Experiments 1A, B, and C were grouped and performed together as a block (8 spatial frequencies × 4 contrast levels × 2 eyes = 64 trials per block). Each trial can vary by spatial frequency, contrast level or viewing eye. Both the reference and suppressor bars have similar contrast and a white center contrast polarity.

  1. A.

    Effect of spatial frequency We varied the spatial frequencies of the stimuli congruently (both suppressors and reference were always presented with similar spatial frequency).

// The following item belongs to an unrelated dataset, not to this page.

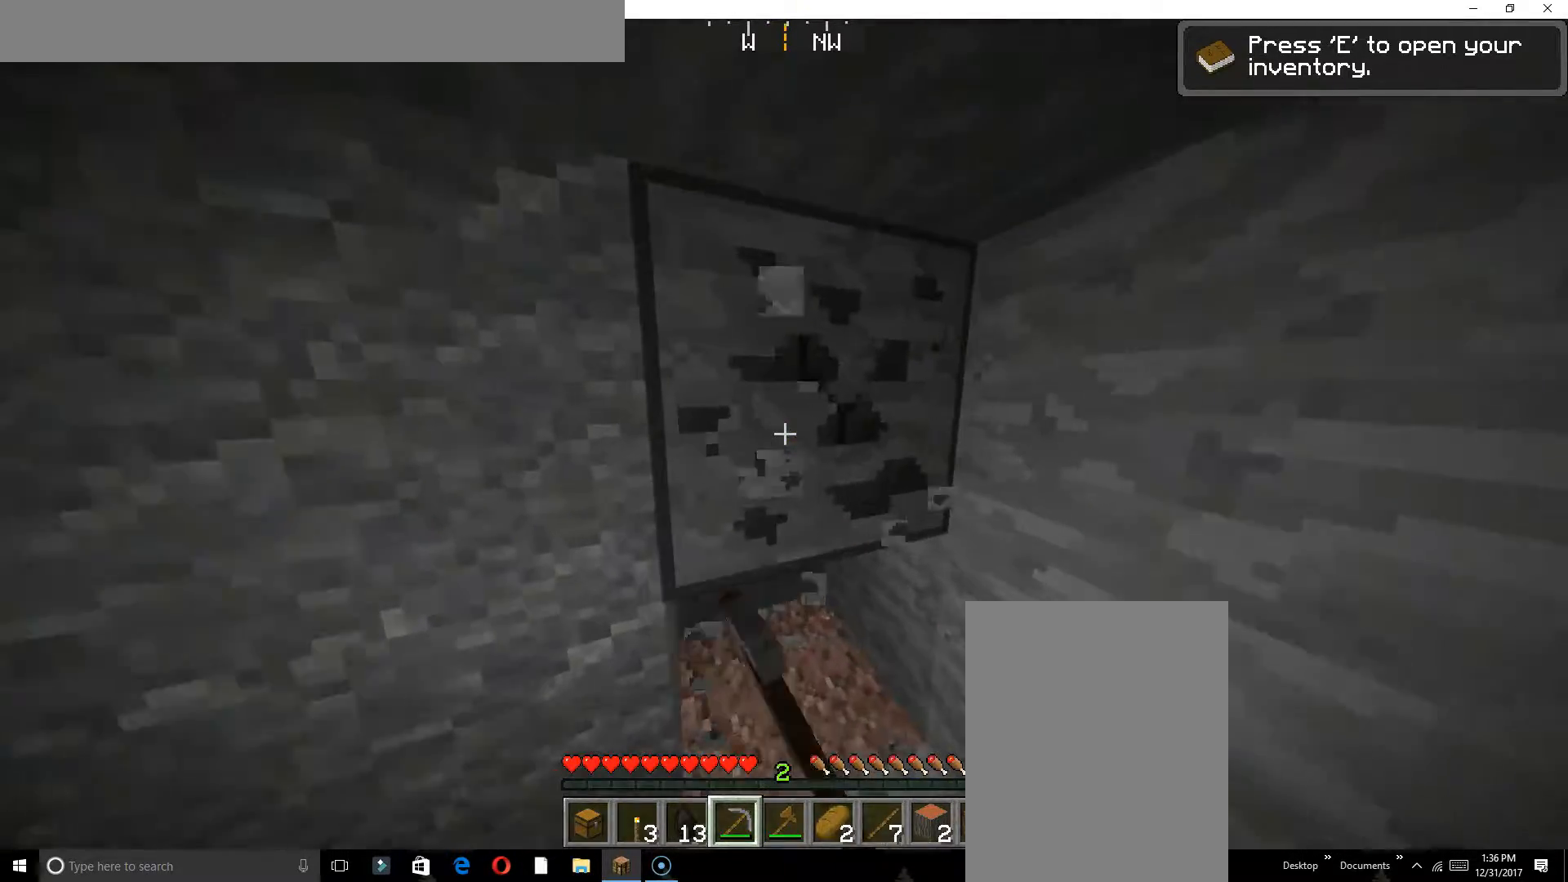
{"keys": ["w"], "events": []}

The spatial frequencies tested were 0.888, 1.049, 1.282, 1.649, 2.308, 3.847, 5.77 and 11.54 cpd.

  2. B.

    Effect of contrast Four different congruent stimulus contrast levels were used (100%, 50%, 25%, and 12.5% Weber contrast) to investigate the effect of contrast for all the spatial frequencies tested in Experiment 1A. The contrast is defined as [(peak luminance of the center DoG—luminance of grey background)/ mean luminance].

  3. C.

    Effect of eye dominance The vertical suppressors were randomized between the two eyes (dominant and non-dominant) to study the effect of eye dominance.

Experiment 2

  1. A.

    Effect of orientation (width vs height) We rotated the stimuli 90° to study the vertical dimension of suppression. The constant reference was oriented along the vertical meridian while the double suppressors appeared parallel to the horizontal meridian. The height of the area of suppression was the vertical space between the double horizontal suppressors. Each block consists of 8 spatial frequencies at 100% contrast and a white center. In the analysis, we compared the height of the suppression zone to its width drawn from Experiment 1A data.

  2. B.

    Effect of contrast polarity We tested four different combinations of contrast polarity: white-white (both reference and suppressors have a white center), black-black (both have a black center), white-black (reference with white center while suppressors have a black center) and black-white stimuli (reference has black center while suppressors have a white center). We tested the different combinations with all eight spatial frequencies at 100% contrast (8 spatial frequencies × 4 contrast polarity = 32 trials per block).

Experiment 3

  1. A.

    Effect of color filters We tested the same stimuli with colored filters at 0.888, 2.308, and 5.77 cpd (100% contrast, white center bars). Subjects wore the colored filters on top of the polarized glasses. In the matched chromatic filter condition, the color of the filters (red or green) were the same in both eyes while in dichoptic chromatic filters (commonly used for anaglyph), the red filter was placed in front of the right eye while the green filter was placed in front of the left eye. The colored filters were cardboard consumer anaglyph filters. By adding the colored filters, the average luminance reduced from 145 to 15 cd/m2 (approximately 1 log unit reduction) for both colors. To isolate the effect of chromaticity, the result with matched chromatic red or green filters were compared to a 1ND filter (15 cd/m2) in Experiment 3B. The subjects adapted to the filters for a minimum of three minutes to adjust for the luminance before each experiment, based on typical cone pigment regeneration duration (3–5 min).

  2. B.

    Effect of luminance We repeated Experiment 3A (same contrast level and spatial frequencies) with 1ND (15 cd/m2) and 2ND (1.5 cd/m2) filters. The ND filters were placed on a holder and positioned in front of the subjects. Similarly, subjects adapted for a minimum of three minutes prior to the experiment.

Data analysis

We performed data analyses using Python, the NumPy/Scipy scientific libraries, and Statsmodels57. To identify which conditions contributed to the suppression zone width, we fit the results of Experiment 1, 2, and 3 with multiple linear regression using ordinary least squares (OLS).